The Internet can be accessed from pretty much anywhere right?
The internet is the WORLD's primary medium of long distance communication.
Cornflicker has massive potential to cause a disruption of the worlds communication systems.
An attack on a planets communication systems can only mean one thing.........
INVASION!
If the registrars weren't all so goddamn lazy they'd pool a list of who owns those domains, then on April 1st it's just a matter of issuing 50,000 queries and finding which site has the payload. You've got to pay to register a domain? Then follow the money.

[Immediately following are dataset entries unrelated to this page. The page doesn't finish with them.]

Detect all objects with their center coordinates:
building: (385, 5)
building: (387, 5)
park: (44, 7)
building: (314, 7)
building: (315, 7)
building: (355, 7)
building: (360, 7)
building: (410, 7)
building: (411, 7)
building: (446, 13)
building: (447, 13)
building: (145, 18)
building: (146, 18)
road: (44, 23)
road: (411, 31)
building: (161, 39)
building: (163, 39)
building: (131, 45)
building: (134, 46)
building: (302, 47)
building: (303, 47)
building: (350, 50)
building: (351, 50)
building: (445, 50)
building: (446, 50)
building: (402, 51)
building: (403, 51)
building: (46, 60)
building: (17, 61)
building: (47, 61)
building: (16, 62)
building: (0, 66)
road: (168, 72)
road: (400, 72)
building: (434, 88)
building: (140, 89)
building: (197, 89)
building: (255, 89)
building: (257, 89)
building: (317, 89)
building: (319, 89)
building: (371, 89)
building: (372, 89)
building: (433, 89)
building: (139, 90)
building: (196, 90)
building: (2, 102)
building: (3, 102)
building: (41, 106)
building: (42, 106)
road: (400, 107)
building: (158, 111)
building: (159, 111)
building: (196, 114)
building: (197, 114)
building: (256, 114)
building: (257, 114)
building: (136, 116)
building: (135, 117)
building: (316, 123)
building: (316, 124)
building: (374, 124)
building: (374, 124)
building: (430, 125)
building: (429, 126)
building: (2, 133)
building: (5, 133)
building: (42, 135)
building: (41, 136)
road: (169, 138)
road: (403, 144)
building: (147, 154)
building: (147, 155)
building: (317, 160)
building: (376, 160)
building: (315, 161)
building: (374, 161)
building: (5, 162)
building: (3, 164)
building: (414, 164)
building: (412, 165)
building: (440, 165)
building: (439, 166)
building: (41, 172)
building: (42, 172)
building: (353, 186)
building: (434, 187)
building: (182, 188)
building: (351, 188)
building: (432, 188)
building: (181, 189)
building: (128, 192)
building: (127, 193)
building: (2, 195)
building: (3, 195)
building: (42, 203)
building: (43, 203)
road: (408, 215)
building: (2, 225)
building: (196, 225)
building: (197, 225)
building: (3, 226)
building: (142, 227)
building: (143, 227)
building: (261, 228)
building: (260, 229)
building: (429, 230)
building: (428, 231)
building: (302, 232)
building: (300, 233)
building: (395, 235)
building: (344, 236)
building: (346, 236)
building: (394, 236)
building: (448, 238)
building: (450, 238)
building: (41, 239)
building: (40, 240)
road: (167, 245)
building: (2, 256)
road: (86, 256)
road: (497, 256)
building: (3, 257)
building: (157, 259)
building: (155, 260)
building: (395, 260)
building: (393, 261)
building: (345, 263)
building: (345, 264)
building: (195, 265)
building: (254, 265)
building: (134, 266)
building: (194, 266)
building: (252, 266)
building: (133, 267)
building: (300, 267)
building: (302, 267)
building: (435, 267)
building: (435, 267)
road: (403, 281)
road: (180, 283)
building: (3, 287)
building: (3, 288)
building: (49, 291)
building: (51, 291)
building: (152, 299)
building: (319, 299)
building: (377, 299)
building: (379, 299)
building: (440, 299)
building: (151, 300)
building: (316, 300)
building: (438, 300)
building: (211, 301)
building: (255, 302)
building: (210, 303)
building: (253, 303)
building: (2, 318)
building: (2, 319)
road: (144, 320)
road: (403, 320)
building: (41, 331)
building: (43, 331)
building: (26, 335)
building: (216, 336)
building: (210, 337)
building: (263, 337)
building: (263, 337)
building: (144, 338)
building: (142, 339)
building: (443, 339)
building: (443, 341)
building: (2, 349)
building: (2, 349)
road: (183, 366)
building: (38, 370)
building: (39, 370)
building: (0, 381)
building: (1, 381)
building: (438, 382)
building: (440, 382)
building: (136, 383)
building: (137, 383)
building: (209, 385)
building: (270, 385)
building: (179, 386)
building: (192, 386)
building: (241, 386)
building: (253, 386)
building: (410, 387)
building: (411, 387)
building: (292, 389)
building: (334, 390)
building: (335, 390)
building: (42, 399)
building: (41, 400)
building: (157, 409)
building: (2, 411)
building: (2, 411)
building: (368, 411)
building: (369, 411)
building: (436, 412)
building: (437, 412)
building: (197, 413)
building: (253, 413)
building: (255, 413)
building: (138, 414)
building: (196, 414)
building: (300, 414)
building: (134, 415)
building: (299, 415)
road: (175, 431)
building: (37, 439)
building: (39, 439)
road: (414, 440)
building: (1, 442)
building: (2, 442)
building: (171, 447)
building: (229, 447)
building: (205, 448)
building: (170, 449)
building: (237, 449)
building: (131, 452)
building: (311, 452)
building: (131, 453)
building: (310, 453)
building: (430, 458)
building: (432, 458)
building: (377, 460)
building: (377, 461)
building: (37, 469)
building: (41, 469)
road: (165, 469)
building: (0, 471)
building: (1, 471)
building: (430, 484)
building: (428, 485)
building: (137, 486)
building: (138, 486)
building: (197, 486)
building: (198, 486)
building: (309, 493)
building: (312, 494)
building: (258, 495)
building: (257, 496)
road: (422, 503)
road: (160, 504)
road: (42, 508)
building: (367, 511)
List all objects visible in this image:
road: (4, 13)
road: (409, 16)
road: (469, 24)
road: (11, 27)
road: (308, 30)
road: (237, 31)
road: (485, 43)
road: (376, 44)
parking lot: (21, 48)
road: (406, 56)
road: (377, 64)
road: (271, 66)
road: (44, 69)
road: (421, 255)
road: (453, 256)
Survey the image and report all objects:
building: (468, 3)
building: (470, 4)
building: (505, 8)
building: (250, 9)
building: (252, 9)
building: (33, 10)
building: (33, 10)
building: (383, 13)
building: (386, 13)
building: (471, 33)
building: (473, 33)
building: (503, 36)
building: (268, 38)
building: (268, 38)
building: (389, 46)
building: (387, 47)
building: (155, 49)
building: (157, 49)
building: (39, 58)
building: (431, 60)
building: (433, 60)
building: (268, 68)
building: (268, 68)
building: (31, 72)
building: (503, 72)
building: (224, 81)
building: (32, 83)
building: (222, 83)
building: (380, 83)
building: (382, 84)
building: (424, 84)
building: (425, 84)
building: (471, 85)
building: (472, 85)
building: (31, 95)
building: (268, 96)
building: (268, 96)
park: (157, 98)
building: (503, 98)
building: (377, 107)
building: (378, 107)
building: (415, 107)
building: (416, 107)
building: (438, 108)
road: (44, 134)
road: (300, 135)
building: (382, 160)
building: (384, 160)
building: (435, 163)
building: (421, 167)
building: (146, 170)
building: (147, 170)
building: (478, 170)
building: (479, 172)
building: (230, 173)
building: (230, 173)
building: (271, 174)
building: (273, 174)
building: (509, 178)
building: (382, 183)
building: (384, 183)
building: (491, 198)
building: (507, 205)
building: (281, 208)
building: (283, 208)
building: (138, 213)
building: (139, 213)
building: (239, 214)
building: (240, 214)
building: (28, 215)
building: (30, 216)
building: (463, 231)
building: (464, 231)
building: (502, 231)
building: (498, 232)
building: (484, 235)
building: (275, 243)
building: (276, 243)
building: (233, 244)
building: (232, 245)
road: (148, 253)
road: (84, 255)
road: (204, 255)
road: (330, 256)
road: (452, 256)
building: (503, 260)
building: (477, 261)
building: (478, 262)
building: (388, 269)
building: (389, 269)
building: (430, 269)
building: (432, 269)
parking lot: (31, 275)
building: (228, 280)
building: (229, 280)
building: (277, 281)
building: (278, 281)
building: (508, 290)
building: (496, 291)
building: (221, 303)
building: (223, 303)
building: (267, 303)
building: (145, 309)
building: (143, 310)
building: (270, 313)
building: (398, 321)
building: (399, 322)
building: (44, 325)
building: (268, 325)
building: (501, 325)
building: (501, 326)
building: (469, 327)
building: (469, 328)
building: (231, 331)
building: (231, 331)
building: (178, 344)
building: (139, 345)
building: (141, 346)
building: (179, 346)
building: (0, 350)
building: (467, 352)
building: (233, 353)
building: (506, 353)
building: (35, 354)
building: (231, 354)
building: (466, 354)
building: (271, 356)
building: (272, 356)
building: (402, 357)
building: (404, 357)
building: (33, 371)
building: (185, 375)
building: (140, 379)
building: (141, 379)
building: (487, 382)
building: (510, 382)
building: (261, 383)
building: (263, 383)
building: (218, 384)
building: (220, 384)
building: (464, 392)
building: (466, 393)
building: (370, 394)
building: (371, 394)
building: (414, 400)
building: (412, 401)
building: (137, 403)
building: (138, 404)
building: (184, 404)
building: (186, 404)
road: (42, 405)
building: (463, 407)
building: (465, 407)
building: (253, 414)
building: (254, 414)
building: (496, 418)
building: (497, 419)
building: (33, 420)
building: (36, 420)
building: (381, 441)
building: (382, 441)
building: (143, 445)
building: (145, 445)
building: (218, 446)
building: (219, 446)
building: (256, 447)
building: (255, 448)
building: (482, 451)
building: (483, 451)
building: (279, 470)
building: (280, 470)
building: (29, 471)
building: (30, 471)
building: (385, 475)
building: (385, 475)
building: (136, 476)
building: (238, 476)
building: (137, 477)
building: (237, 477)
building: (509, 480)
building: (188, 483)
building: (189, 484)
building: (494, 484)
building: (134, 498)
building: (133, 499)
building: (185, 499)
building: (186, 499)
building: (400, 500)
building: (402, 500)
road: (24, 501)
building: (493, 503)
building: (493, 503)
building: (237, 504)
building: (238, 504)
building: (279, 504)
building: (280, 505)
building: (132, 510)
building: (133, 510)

And please don't tell me they're still offering those "free 1 week trial of your domain" teasers - if they are then they're just as culpable here as the morons who aren't running virus checking on their PCs.
"(did anything important actually screw up because it was programmed with a two digit year instead of a 4 digit year?)"
Yep it screwed up, but not on a two digit date - my local video library system went beserk about the video that I'd had over the new year break, for minus ten years.
Turns out that the year was always nineteen-ninety-something - so they had a 1 digit year and it went back to 1990
The problem with all this crying wolf is when something really nasty *does* hit (a virus reaches the point where it can't be stopped and it will do a lot of damage, guaranteed) nobody is going to be listening any more.
I much prefer f-secure's take on the matter:
http://www.f-secure.com/weblog/archives/00001636.html
Teh conficker is coming teh conficker is coming!!!!!1111!!11111!!!!!oneeleven!!111.
Really, seriously people turn down the fucking hype machine and take a deep breath please. Like I said before watch your systems, patch/disinfect/harden as necessary and get on with business. But the constant proclamations of doom at the hands of conficker is really getting out of hand and potentially distracting people from doing what they can to protect their systems. It really is getting a bit like the boy who cried wolf since it seems every time someone discovers so much as a misplaced period in the code of conficker, then that discovery some how deserves a press release touting how the world is going to come to an end at the hands of this worm (this is particularly true of the twits at Sophos).
I wouldn't be surprised next to find a news story saying that conficker will cause you to become sterile, blind, and grow a third arm while simultaneously killing your dog and causing your mom to mate with the nearest gold fish.